Advice is always coloured with the beliefs of the one giving the advice.

I like my Fantasy and science fiction fairly hard - with good explanations, or at the very least a good logical and non-contradictory structure. I often find it hard to read anything else - and impossible to write it as I get very picky about what is and isn't possible in my worlds.

But I know damn well that this isn't the only approach worth taking - I've read and hugely enjoyed plenty of novels and stories that trash all over these beliefs. For example I could never write like Terry Pratchet - but I like reading him immensely.

There's huge contradictions in that I know - but the only answer is to seek opinion and advice but treat all of it with a pinch of salt.

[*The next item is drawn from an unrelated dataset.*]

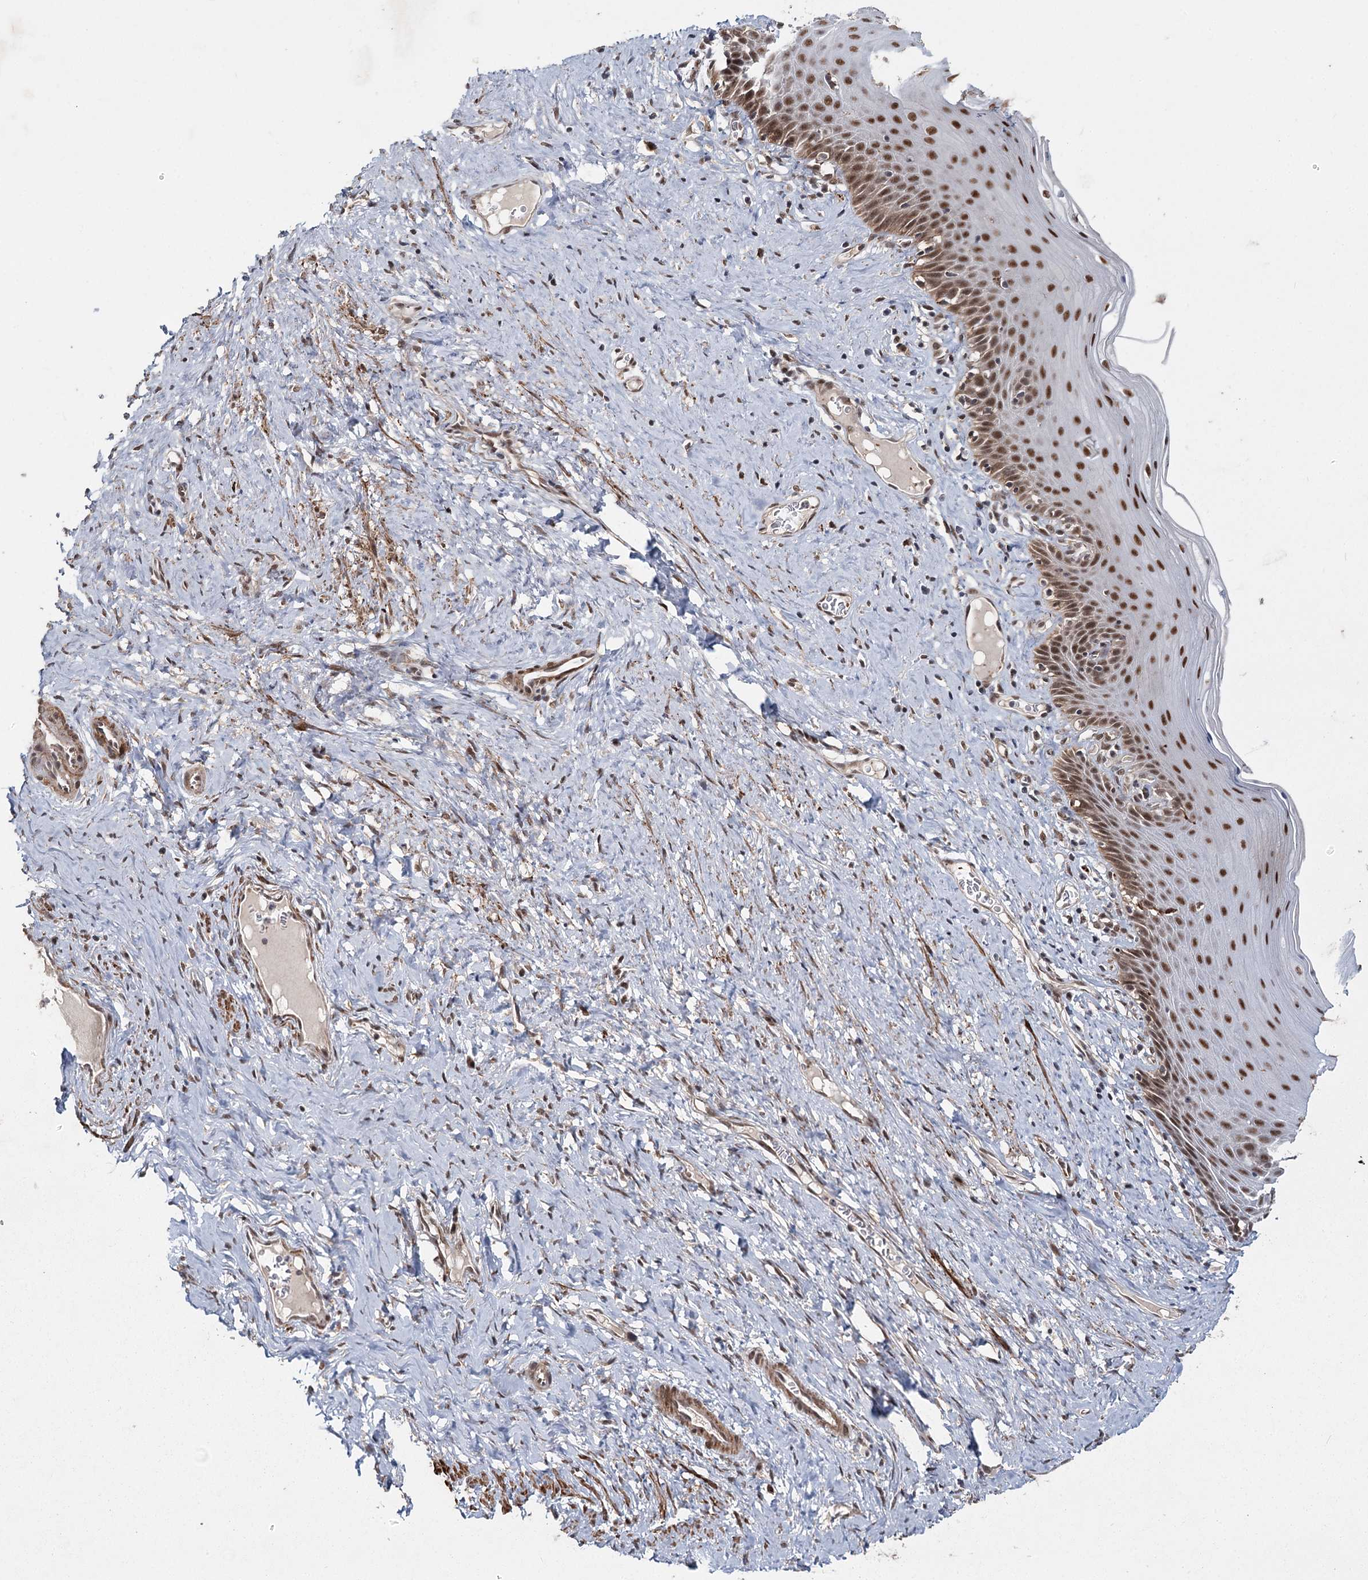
{"staining": {"intensity": "moderate", "quantity": ">75%", "location": "cytoplasmic/membranous,nuclear"}, "tissue": "cervix", "cell_type": "Glandular cells", "image_type": "normal", "snomed": [{"axis": "morphology", "description": "Normal tissue, NOS"}, {"axis": "topography", "description": "Cervix"}], "caption": "Immunohistochemistry image of benign cervix stained for a protein (brown), which demonstrates medium levels of moderate cytoplasmic/membranous,nuclear staining in about >75% of glandular cells.", "gene": "ZCCHC24", "patient": {"sex": "female", "age": 42}}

Advice is essential - its the only way you get an outside opinion and perspective on your ideas and work - but remember it 's advice - not an order or a requirement that has to be complied with.

My 'day job' is designing games, and it's a good comparison because we're very keen on finding out what people like (and don't like) but. the one thing you can never take into consideration is asking people what they 'want'!  Because whatever it is they can articulate is something that they'll agree with and possibly like, but they'll never love it - people only love the unexpected (even if they winge about it a bit).


----------



## skip.knox (Feb 16, 2015)

I have two pieces of advice on advice.

1. Present your best work. Don't ask for a review of your work if it's not in the best shape you can make it. By a similar logic, don't ask how you look if you're only half dressed. Or, at least, don't be offended by the reply!

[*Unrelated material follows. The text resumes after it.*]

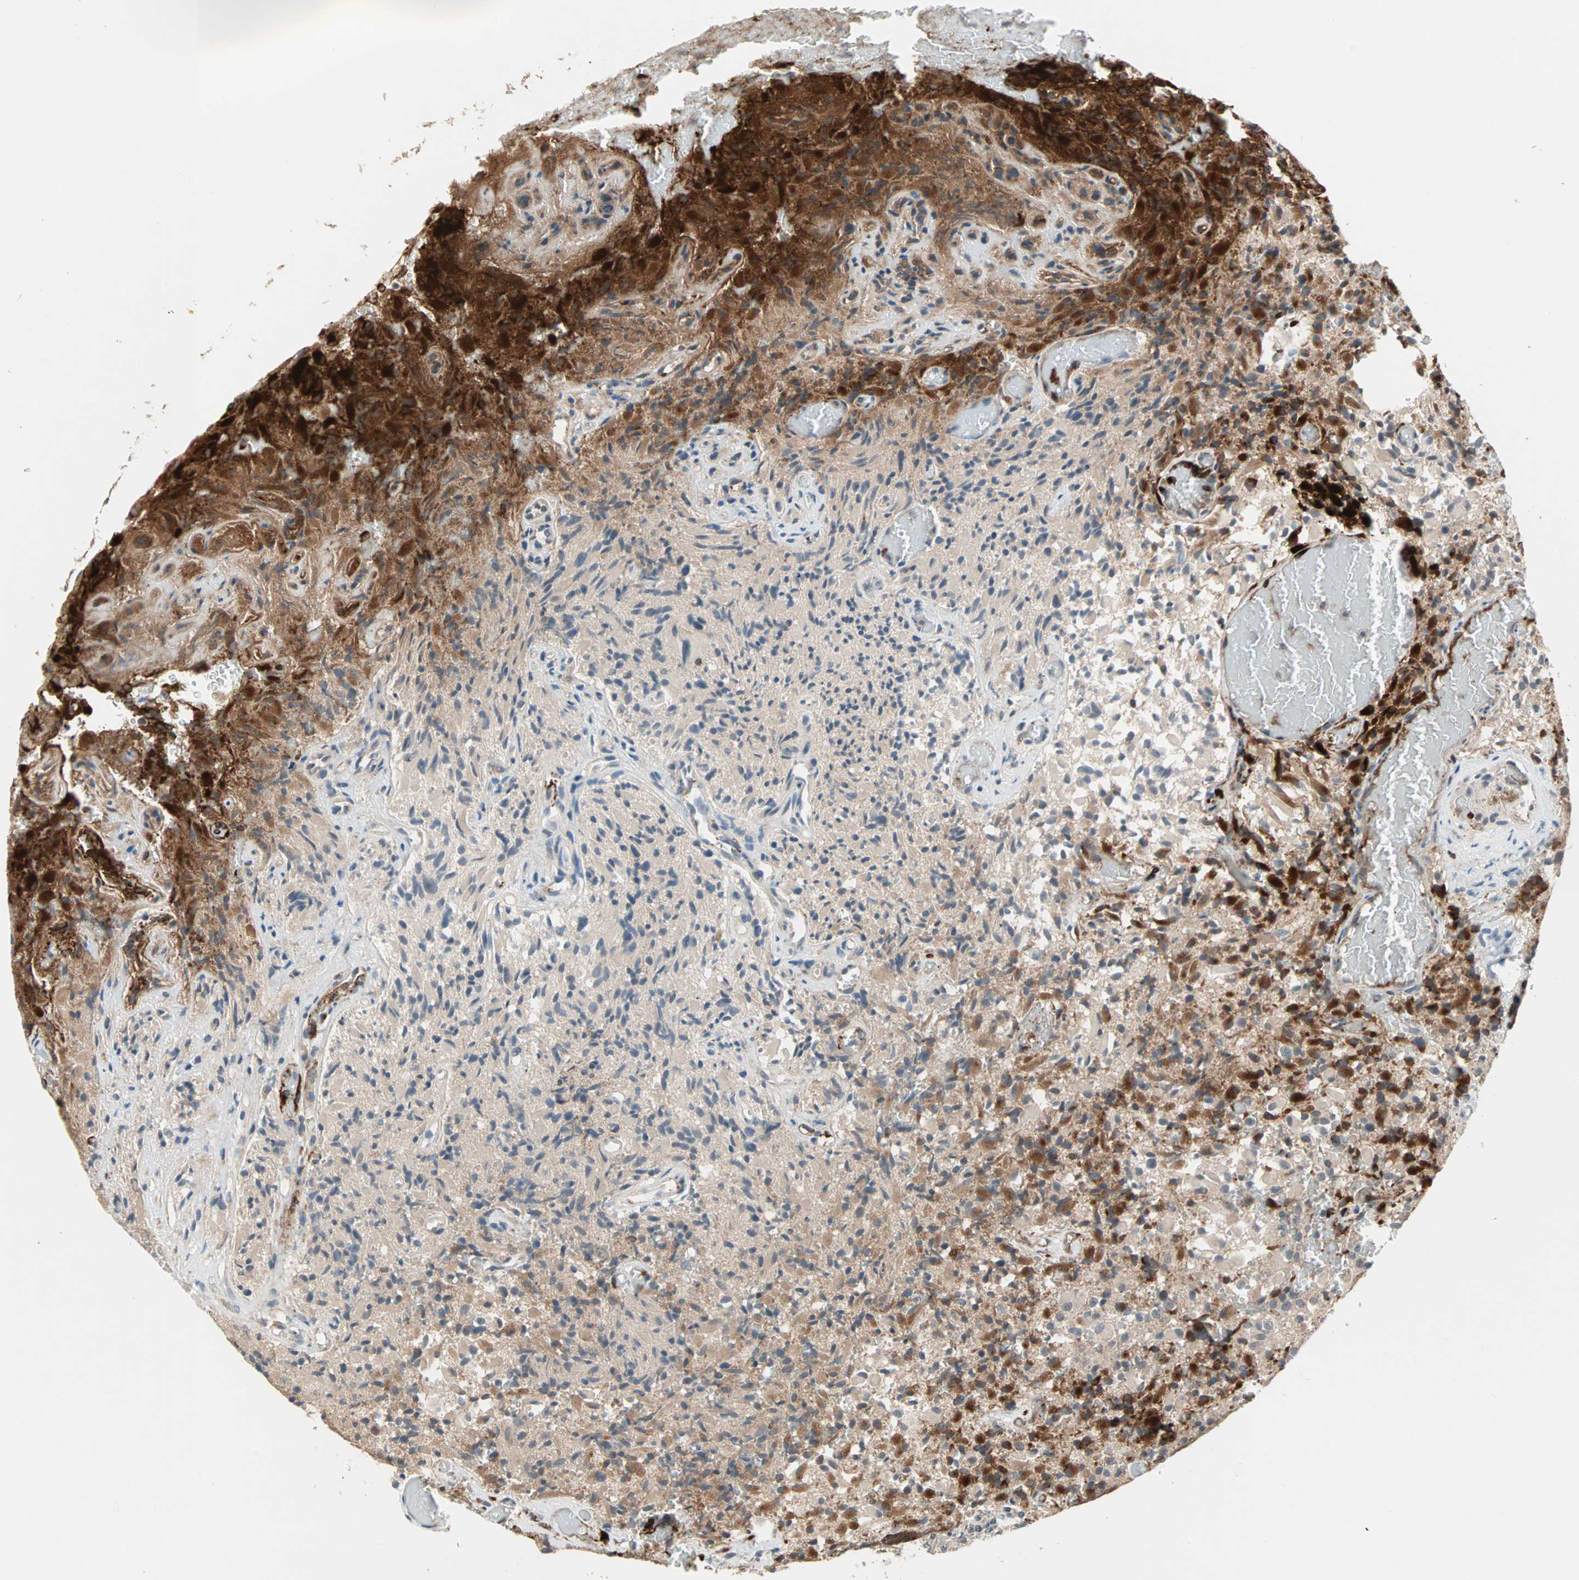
{"staining": {"intensity": "moderate", "quantity": "25%-75%", "location": "cytoplasmic/membranous"}, "tissue": "glioma", "cell_type": "Tumor cells", "image_type": "cancer", "snomed": [{"axis": "morphology", "description": "Glioma, malignant, High grade"}, {"axis": "topography", "description": "Brain"}], "caption": "Malignant high-grade glioma tissue demonstrates moderate cytoplasmic/membranous staining in approximately 25%-75% of tumor cells (brown staining indicates protein expression, while blue staining denotes nuclei).", "gene": "PROS1", "patient": {"sex": "male", "age": 71}}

2. Get multiple voices. And then pay attention to them. If one person says a particular thing, you might agree at once and make the revision, and that's fine. But if eight people all say more or less the same thing, then take a hard look at your work. I'd even go so far as to say make a stab at the revision, even if you still disagree.  The main thing is, don't just take the first review and either despair or celebrate. It's just one voice.


----------